I have a question about an HR experience I had at a previous place of employment.  I suppose I am seeking closure but I also need to understand how this can became a relevant issue in any woman’s employment.

“Acme Company,” a company of under 50 employees, hired me two months before I defended my dissertation. I was happily and successfully employed as a scientist for them for over 10 years. My duties included traveling across the country to present educational seminars at professional association meetings of up to 1000 people. I was well liked and frequently asked to teach additional seminars. I was drama-free and very successful within the company. My corporate responsibilities grew dramatically and I flourished. I had glowing reviews and excellent end of the year bonuses, one year I was the only employee to even receive a bonus. Enter stage right- the new office/HR manager… first this person gossiped that I thought I was too good for everyone. My supervisor told me to not worry about it. Then this person started documenting my comings and goings when I was in town and “warned” me that I was abusing my lunch break privileges. I showed my supervisor the receipts for the materials I purchased on behalf of the company on my “lunch break” and once again my supervisor told me to not worry about it because I was doing my job and met or exceeded all expectations. And so on… I consistently checked in with my supervisor and I continued to receive very good reviews.

During year 12, I was called into the company conference room by the president of the company, the office/HR manager (the only woman in the room) and our corporate legal representative. My supervisor (a VP in the company) was not in the room. During this meeting, I was informed that my nipples were too visible through my clothing, that the company received multiple complaints about this issue, I needed to wear nipple covers from now on, and that this was being filed as a formal complaint in my employee record.

I was blindsided, and dare I say, scarred by this event from 5+ years ago.  I never received complaints, warnings or comments regarding my apparel prior to this formal warning.  To this day, I don’t understand how this only became an issue at year 12, after hundreds of trips, professional meetings, and invited speaker seminars.

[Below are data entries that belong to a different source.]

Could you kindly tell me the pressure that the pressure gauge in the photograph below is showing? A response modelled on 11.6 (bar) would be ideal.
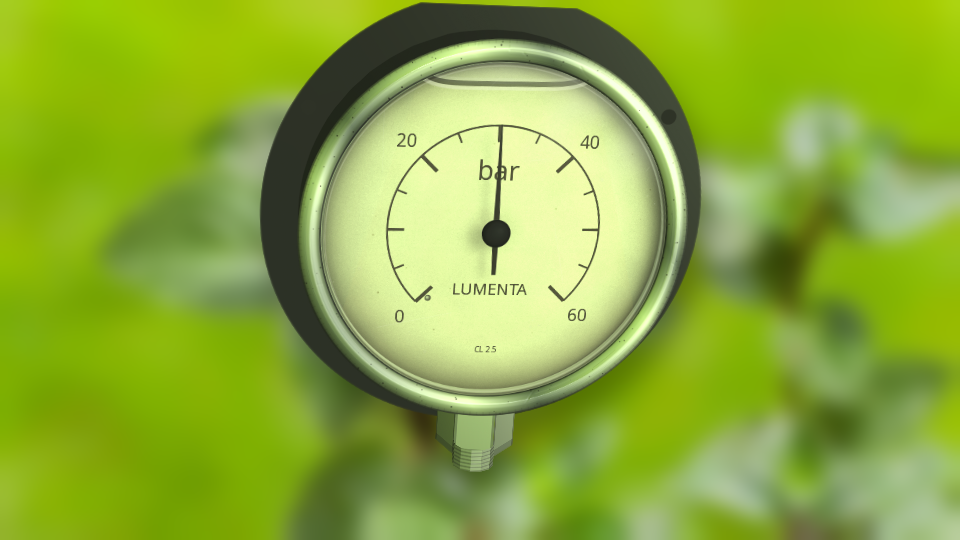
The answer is 30 (bar)
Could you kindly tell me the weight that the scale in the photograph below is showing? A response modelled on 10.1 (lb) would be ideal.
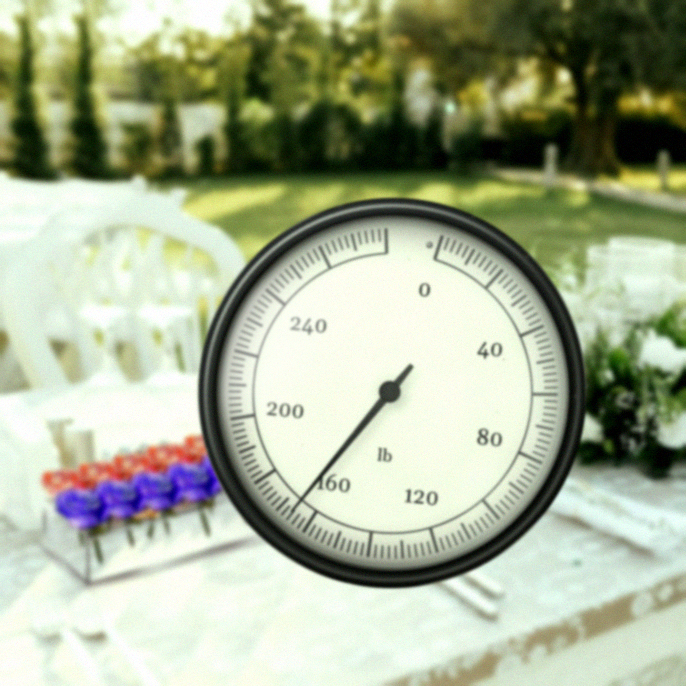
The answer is 166 (lb)
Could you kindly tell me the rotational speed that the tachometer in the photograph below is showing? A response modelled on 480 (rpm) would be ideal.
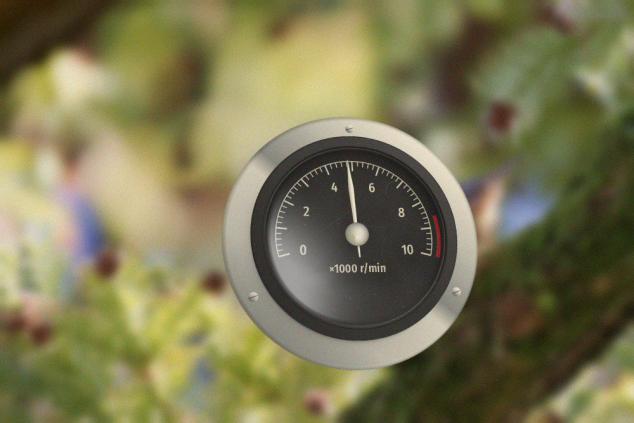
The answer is 4800 (rpm)
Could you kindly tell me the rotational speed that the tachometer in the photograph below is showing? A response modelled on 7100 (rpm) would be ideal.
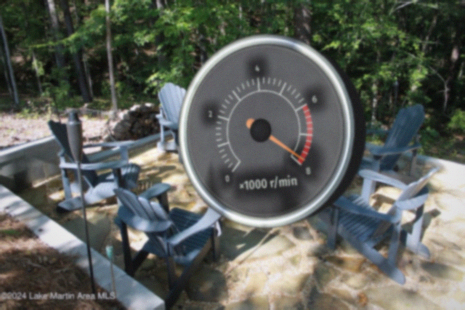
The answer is 7800 (rpm)
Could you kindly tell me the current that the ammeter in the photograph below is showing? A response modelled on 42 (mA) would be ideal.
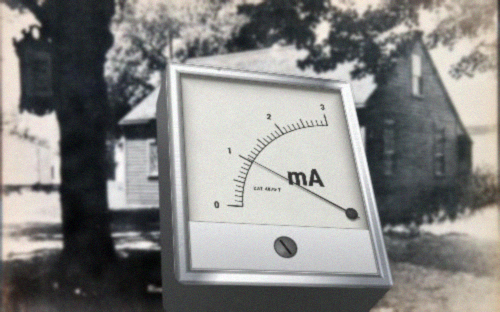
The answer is 1 (mA)
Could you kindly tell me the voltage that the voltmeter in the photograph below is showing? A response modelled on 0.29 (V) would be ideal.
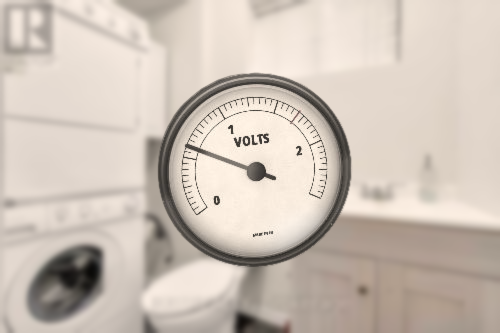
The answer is 0.6 (V)
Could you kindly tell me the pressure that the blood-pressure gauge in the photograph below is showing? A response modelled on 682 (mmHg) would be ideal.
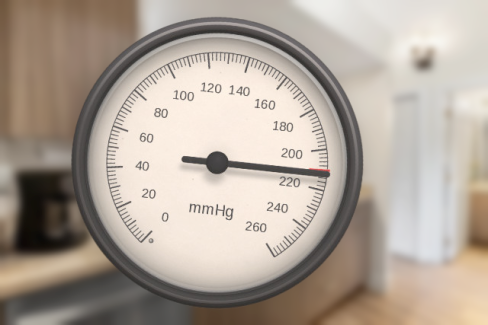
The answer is 212 (mmHg)
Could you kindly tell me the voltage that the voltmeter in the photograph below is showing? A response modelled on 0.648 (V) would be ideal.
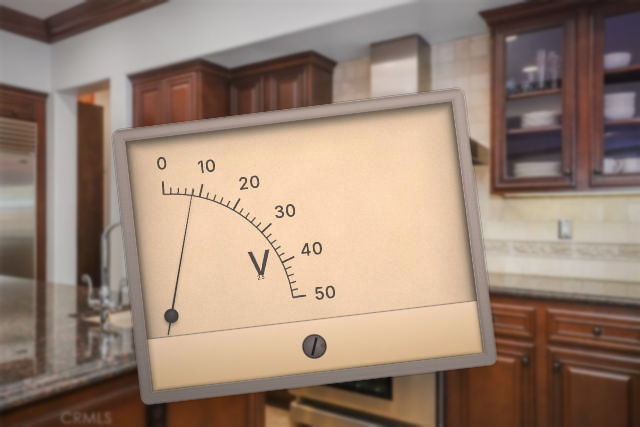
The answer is 8 (V)
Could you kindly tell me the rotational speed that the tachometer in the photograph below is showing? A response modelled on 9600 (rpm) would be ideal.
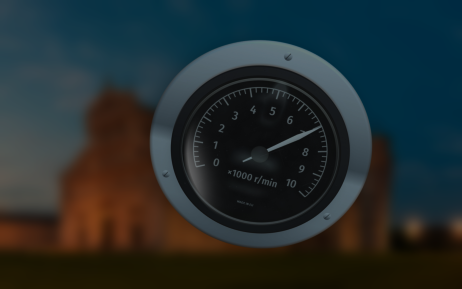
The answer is 7000 (rpm)
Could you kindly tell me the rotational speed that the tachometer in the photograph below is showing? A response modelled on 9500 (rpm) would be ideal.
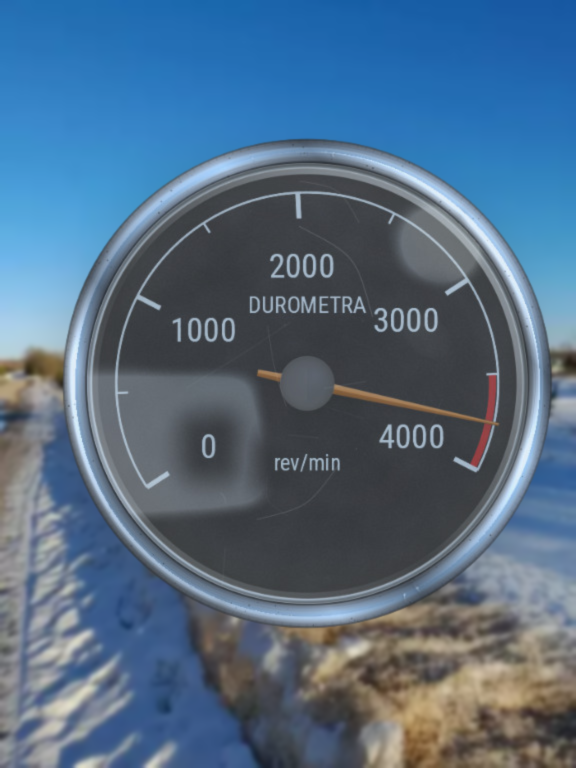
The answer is 3750 (rpm)
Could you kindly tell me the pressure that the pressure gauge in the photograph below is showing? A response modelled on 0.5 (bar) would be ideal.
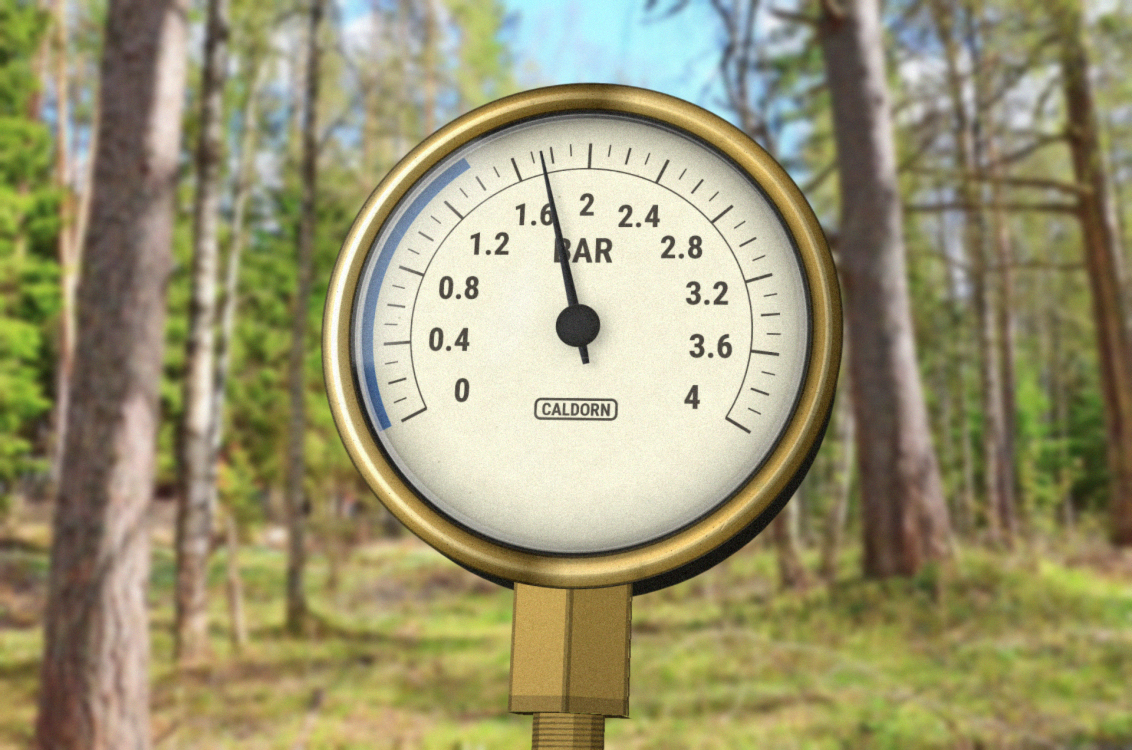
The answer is 1.75 (bar)
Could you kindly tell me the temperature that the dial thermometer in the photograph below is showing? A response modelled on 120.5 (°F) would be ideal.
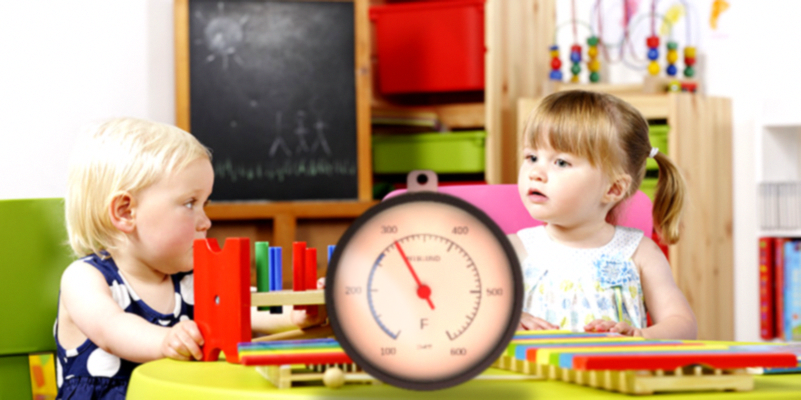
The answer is 300 (°F)
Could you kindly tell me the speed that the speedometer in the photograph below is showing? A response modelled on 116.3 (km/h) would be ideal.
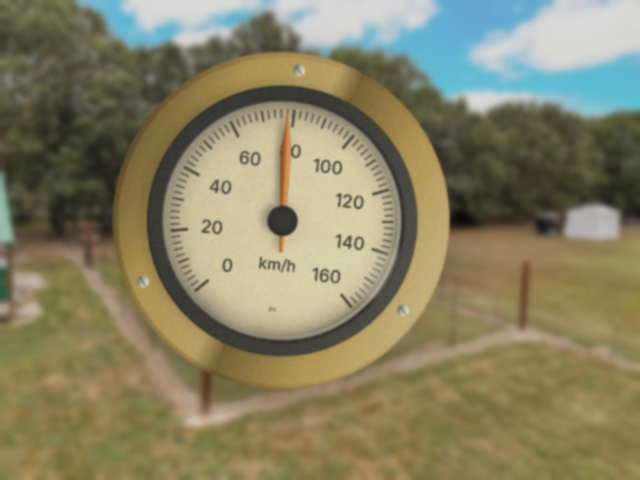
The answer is 78 (km/h)
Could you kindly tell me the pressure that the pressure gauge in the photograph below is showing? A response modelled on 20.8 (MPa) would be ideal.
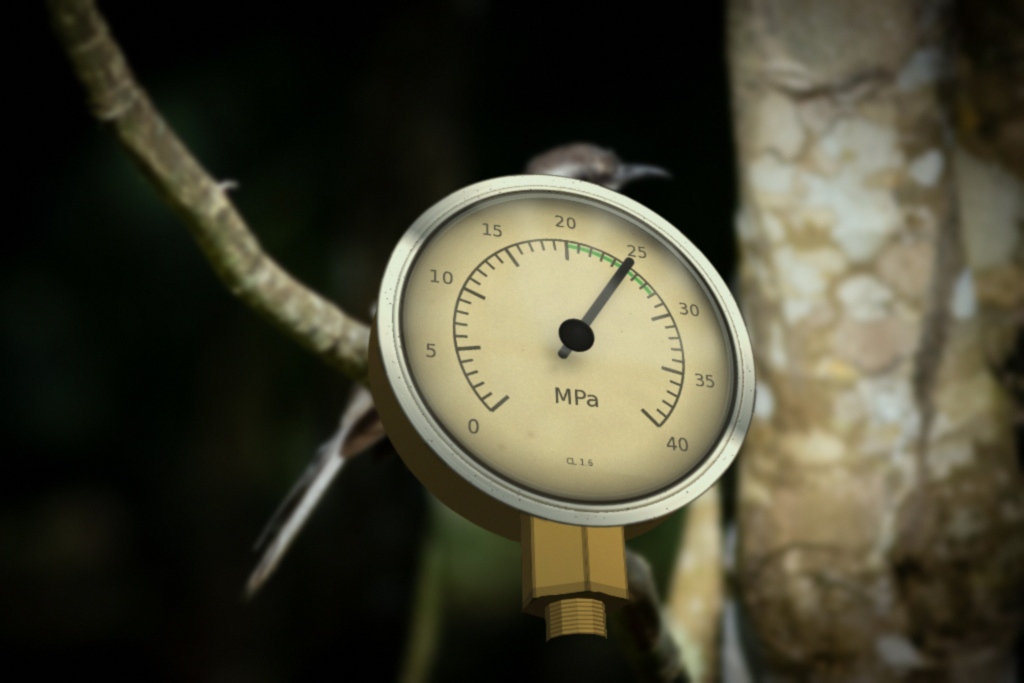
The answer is 25 (MPa)
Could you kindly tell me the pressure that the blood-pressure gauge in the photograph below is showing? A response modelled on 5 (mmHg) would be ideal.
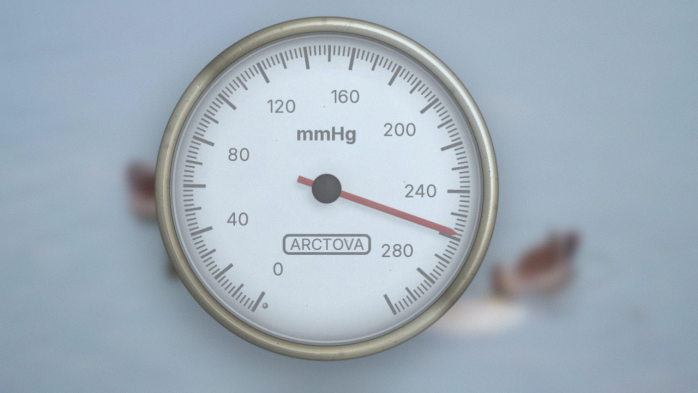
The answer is 258 (mmHg)
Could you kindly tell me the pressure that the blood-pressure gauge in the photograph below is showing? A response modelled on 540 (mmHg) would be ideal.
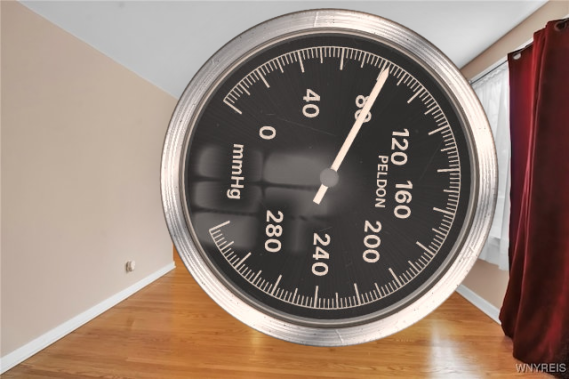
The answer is 82 (mmHg)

My questions are, was this handled appropriately? Would a warning of some sort have been appropriate or even possible? Wasn’t there a better way? I want to make sure I don’t make the same mistake with the employees in my company.

To almost quote Alison Green at Ask a Manager, “what in the heck?”

No. The only person in this story that handled things correct was you–and you did that by leaving the company.

I’m a fan of dress codes (and every time I write about dress codes I get an onslaught of people declaring that dress codes are the worst, so I’m prepared). I’m even a fan of pulling an employee aside who may be displaying more of themselves than they intend and letting them know. I also think proper foundation garments are appropriate for males and females. No ones nipples should be seen through their clothes.

This is what should have happened–assuming a client made a comment about your. (I’m not convinced a client made a complaint, let alone multiple clients.)

If it was the same day AND you were still wearing the same outfit AND your supervisor/HR also observed too much nipple showing then your direct boss or HR person should pull you aside quietly and say, “FYI, [client] complained that your nipples are showing. I thought you would want to know and please let me know if the client behaves inappropriately with you. This is not something clients should be focusing on. Do you feel comfortable continuing to work with this client?”

If it were a different day and you were not wearing the same out but your supervisor/HR had noticed this was a REGULAR problem, then your boss/HR should pull you aside and say, “proper foundation garments are a part of our dress code. Can you make sure your nipples don’t show through your clothes? [Client] commented on this and I’ve noticed it too. This was an extremely inappropriate thing for the client to say, and I want to ensure that his relationship with you has been professional. Do you feel comfortable continuing to work with this client?

If I couldn’t see a problem with your outfit then your manager/HR person should say, “[Client] made an inappropriate comment about you. Do you feel comfortable continuing to work with this client? Has he done or said anything else?”

At no point woud the company president or attorney be involved here. Yes, dress codes can be enforced (and yes, I’d say the same to a male employee), but the bigger concern here is a CLIENT THAT IS FOCUSING ON AN EMPLOYEE’S BREASTS.

This client gets watched like a hawk from now on and fired if they don’t behave themselves.

So, that’s how I would recommend handling the situation.

But, I suspect that no client complained. I suspect that someone disliked you and decided to humiliate you in this fashion–therefore the company president and the attorney.

Sometimes, we have a “wardrobe malfunction.” It happens to the best of us. Pulling someone aside and saying, “Hey, you may not realize how thin that blouse is…” is one thing. Calling that person into a formal meeting to talk about her nipples? No.

Of course, if an employee regularly dresses inappropriately and you’ve talked to her before, you can escalate it. But a first time thing? This is so full of nope.